Hayatını yavaşlayınca ne hissediyorsun,

Hiç düşündün mü?

Yoksa hiç yavaşlamadın mı ?

Bir denesene, ne çıkacak içinden ?

İnan her birimizin içinden ,zannettiğimizden başka biri çıkacak...

Belki onu tanımadığımız için yavaşlamıyoruz yada tanıyor, kendimizle yüzleşmekten çekiniyoruz

Karşılaştığımız o başka biri "ne der bana acaba” diye korktuğumuz için o hengamenin devam

etmesini istiyoruz; Sen karar ver !

Duymuyoruz, dinlemiyoruz , görmüyoruz

Oysa tefekkür haline daldığımız zaman hepimiz yolculuğumuzu düşünüyoruz

Anne rahminden düştüğümüz dünyada neler yaşadık

Hadi bi yolculuğa çıkalım ;

Agu'larla ilk ritmi yakalamaya başlıyoruz

Dokunarak hissetmenin verdiği o muhteşemliği keşfediyoruz

Önce kelimeleri oturtuyoruz ürkek dudaklarımıza Duyduklarımızı tekrar ediyor, Tekrar ettiklerimizin manasını bilmesek de o ritmi seviyoruz

Her şeyin RİTMle başladığına inanıyoruz bi süre Gülümsemeleri bırakıyoruz avuç avuç başka gözlere

Ahh o gülümsemelerimizi bıraktığımız gözler.. hiç bitmeyecek inan. O gözler acıtacak canımızı sonrasında...
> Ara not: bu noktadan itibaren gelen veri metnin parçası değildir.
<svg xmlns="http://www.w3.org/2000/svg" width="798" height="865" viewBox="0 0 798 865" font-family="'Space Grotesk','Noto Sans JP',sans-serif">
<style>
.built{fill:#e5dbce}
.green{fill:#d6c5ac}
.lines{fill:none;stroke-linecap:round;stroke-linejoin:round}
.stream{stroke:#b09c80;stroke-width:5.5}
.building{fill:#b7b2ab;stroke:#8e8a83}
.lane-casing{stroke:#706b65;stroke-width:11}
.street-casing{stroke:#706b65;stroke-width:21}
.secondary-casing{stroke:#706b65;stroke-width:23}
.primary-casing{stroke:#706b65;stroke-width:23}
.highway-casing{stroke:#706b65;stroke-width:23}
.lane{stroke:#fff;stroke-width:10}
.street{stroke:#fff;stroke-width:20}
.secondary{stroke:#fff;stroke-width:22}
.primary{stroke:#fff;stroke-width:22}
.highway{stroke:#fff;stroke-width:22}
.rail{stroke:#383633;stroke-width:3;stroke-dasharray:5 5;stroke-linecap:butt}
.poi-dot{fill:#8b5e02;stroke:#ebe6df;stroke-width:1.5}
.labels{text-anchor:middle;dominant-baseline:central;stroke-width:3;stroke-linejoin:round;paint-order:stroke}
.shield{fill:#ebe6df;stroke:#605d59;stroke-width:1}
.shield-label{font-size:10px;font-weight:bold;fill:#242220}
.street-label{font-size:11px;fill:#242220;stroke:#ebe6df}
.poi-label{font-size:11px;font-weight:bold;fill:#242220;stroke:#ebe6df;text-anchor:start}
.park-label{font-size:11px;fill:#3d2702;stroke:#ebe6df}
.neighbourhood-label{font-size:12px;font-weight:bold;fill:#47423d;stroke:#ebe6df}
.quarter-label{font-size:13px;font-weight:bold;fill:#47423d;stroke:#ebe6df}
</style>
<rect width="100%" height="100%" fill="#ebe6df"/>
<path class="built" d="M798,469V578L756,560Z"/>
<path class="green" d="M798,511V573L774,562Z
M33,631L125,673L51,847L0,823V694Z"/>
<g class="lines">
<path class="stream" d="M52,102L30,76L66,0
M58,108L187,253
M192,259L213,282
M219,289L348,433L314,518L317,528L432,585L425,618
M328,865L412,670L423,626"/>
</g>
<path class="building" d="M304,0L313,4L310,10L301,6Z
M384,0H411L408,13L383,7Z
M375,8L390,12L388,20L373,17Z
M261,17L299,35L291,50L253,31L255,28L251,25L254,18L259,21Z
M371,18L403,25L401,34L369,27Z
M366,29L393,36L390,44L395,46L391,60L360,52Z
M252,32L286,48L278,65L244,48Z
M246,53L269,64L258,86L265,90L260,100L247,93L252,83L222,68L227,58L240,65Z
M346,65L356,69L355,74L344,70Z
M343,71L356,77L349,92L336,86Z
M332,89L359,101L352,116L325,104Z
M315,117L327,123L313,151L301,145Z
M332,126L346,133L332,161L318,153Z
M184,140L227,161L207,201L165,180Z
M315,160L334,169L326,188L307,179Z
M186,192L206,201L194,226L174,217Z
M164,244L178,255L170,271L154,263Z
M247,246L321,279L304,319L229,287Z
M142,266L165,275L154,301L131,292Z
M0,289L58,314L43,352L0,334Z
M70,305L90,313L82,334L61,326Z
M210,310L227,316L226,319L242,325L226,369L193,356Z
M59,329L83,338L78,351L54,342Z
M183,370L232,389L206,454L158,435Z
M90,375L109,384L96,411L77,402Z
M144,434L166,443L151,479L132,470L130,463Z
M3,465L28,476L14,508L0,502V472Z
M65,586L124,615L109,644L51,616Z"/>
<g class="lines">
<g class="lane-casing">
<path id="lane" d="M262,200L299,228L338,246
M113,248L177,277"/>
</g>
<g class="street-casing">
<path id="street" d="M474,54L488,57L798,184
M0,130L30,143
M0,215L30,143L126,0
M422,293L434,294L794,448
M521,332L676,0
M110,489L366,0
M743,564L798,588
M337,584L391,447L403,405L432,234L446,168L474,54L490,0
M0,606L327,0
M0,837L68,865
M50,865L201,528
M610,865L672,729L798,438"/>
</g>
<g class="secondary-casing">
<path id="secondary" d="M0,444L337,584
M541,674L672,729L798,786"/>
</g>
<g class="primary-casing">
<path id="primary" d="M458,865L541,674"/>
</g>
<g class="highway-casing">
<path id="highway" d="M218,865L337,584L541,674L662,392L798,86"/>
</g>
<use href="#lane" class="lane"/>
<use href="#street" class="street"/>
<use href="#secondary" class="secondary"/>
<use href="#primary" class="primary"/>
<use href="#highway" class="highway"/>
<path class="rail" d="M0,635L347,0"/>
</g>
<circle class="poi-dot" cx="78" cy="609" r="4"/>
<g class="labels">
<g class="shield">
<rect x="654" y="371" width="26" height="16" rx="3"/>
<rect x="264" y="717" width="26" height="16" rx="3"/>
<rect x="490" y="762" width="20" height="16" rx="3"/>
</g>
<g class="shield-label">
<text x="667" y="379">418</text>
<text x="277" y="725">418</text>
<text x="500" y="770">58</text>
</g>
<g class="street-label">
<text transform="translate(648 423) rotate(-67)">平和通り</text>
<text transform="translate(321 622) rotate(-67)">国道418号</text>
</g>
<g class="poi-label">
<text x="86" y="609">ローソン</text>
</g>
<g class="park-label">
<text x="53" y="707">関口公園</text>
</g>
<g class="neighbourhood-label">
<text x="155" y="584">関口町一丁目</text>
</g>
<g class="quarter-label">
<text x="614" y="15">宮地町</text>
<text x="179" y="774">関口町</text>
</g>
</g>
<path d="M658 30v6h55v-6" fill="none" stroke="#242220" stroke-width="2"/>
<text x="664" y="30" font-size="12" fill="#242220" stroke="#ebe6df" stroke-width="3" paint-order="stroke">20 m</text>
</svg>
Ardından mırıldanarak ayağa kalkmaya başlıyoruz

Mırıldanışımızı dinlerken dengenin daha önemli olduğunu farkediyoruz

İlk adım ! O ilk adımı attığımız an, gözlerimiz ayaklarımızda olsa da gönlümüz ötelere aşık olmaya başlıyor

Offişte tam da o an!

Bedenimizi kontrol edebilmenin bizi daha özgür kılacağını düşünüyoruz

Özgürlük ilk orda giriyor kanımıza

Ya da var olan özgürlüğü ilk orada keşfediyoruz Farketmez... özgür olabilmek hedefimiz haline geliyor Oysa ki güvenli bir elden tutunca daha rahat yürüyeceğiz Ama ‘kendim gitmeliyim' düşüncesiyle bir bir bırakıyoruz ellleri..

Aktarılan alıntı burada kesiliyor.